[DESCRIPTION OF THE TASK] Copy the lines from the one with "Could you annotate" up to and including the one with "-0.005614, 0.427968, 0.513466]]", word for word, and omit the pictures from your answer.

DATA IN THIS EXERCISE section start

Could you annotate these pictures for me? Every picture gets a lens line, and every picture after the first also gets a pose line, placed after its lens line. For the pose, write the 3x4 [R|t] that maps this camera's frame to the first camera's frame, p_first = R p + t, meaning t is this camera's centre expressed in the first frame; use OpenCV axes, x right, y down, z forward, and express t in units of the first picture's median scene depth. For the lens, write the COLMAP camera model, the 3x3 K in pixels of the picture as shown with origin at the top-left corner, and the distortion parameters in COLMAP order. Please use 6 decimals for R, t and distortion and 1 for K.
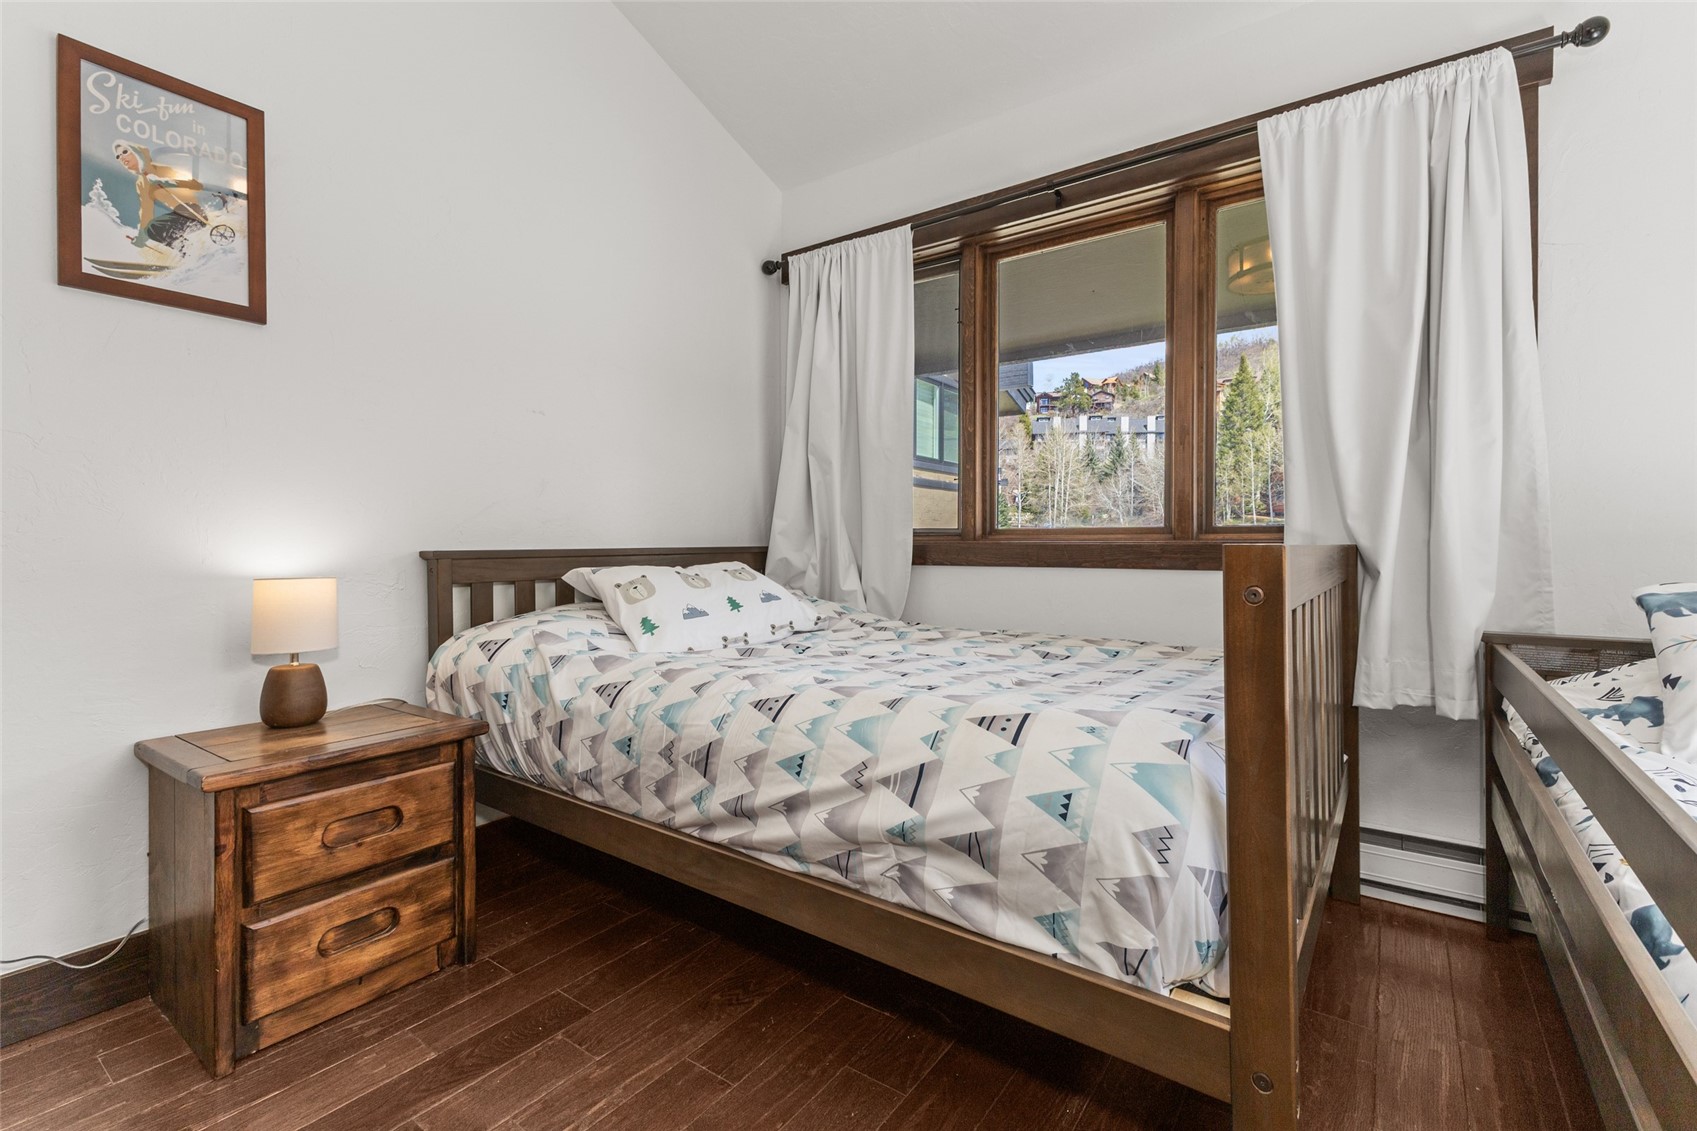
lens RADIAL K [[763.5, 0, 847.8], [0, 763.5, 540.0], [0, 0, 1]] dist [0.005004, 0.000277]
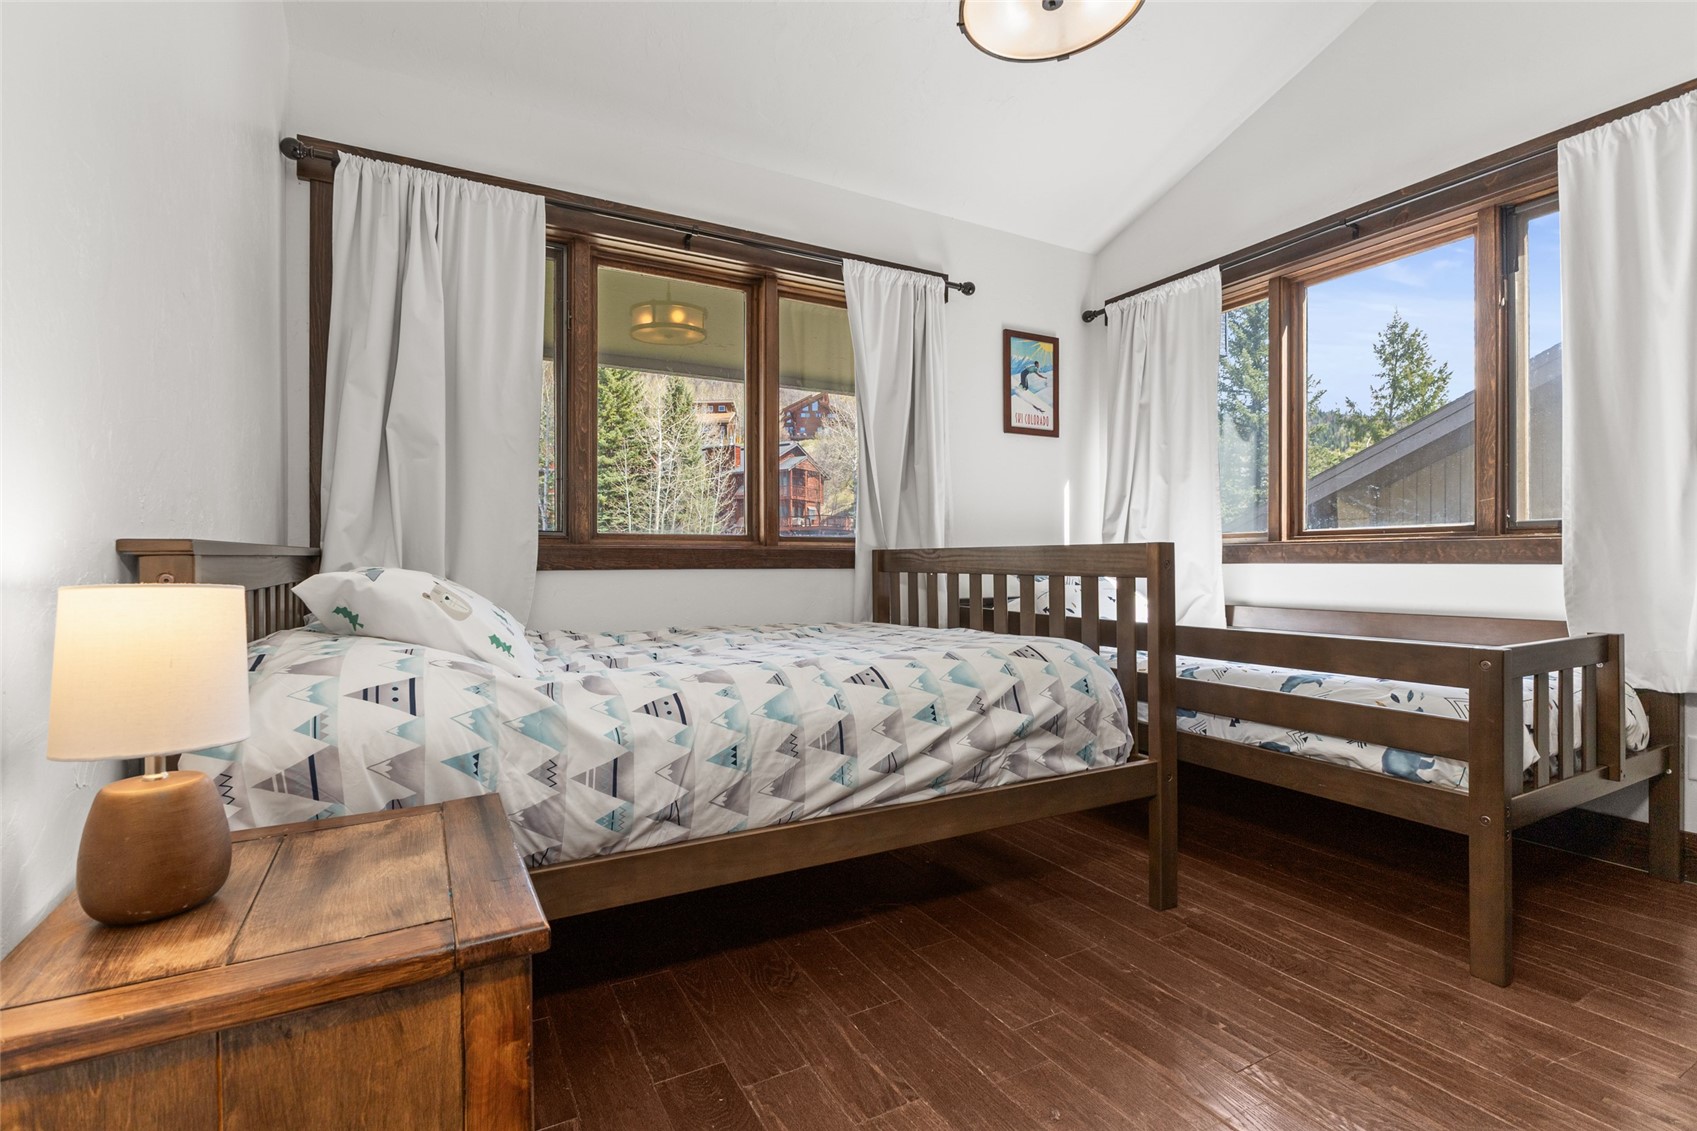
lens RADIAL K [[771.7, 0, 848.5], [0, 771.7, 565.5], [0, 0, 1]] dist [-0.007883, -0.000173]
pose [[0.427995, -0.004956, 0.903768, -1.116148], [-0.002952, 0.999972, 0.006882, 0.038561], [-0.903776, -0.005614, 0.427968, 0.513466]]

DATA IN THIS EXERCISE section end
DATA IN THIS EXERCISE section start

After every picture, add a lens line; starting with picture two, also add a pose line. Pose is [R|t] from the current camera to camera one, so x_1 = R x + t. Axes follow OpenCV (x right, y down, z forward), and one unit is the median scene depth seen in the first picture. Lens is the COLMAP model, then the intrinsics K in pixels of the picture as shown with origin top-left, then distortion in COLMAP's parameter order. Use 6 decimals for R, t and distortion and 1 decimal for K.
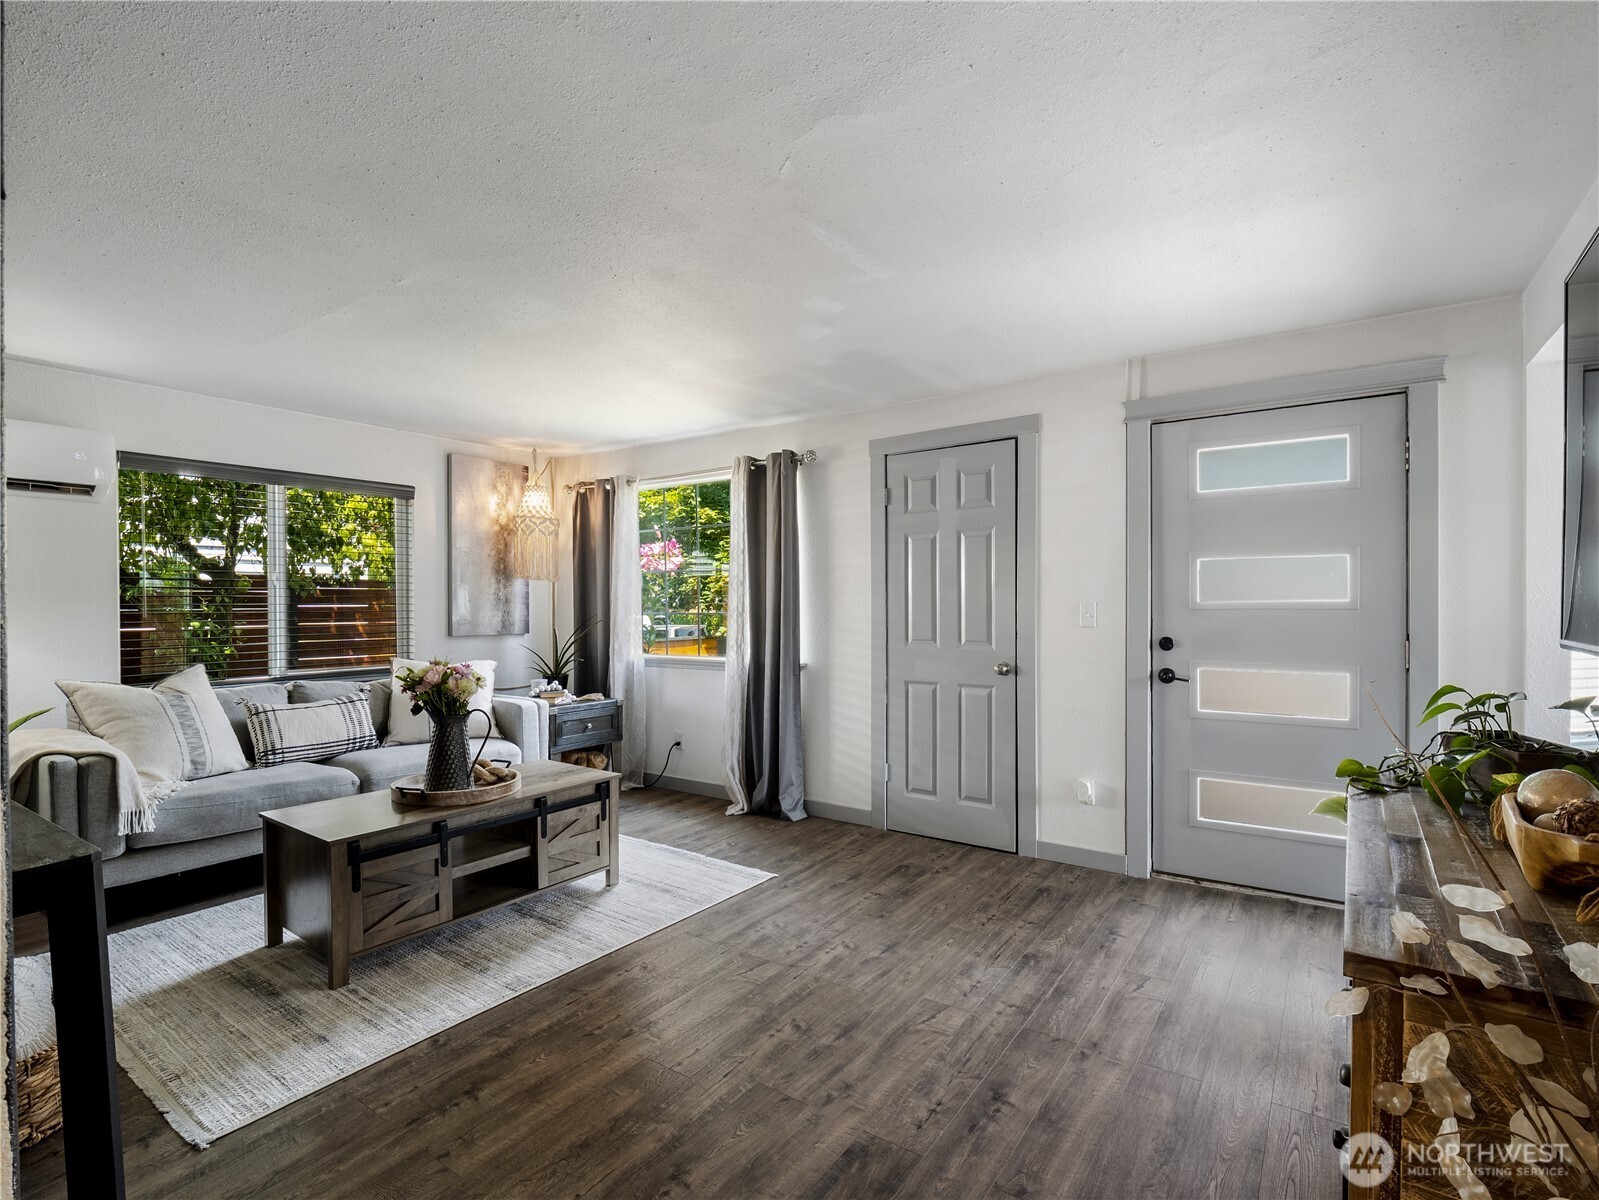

DATA IN THIS EXERCISE section end

[TASK RESPONSE]
Could you annotate these pictures for me? Every picture gets a lens line, and every picture after the first also gets a pose line, placed after its lens line. For the pose, write the 3x4 [R|t] that maps this camera's frame to the first camera's frame, p_first = R p + t, meaning t is this camera's centre expressed in the first frame; use OpenCV axes, x right, y down, z forward, and express t in units of the first picture's median scene depth. For the lens, write the COLMAP camera model, the 3x3 K in pixels of the picture as shown with origin at the top-left corner, and the distortion parameters in COLMAP order. Please use 6 decimals for R, t and distortion and 1 for K.
lens RADIAL K [[763.5, 0, 847.8], [0, 763.5, 540.0], [0, 0, 1]] dist [0.005004, 0.000277]
lens RADIAL K [[771.7, 0, 848.5], [0, 771.7, 565.5], [0, 0, 1]] dist [-0.007883, -0.000173]
pose [[0.427995, -0.004956, 0.903768, -1.116148], [-0.002952, 0.999972, 0.006882, 0.038561], [-0.903776, -0.005614, 0.427968, 0.513466]]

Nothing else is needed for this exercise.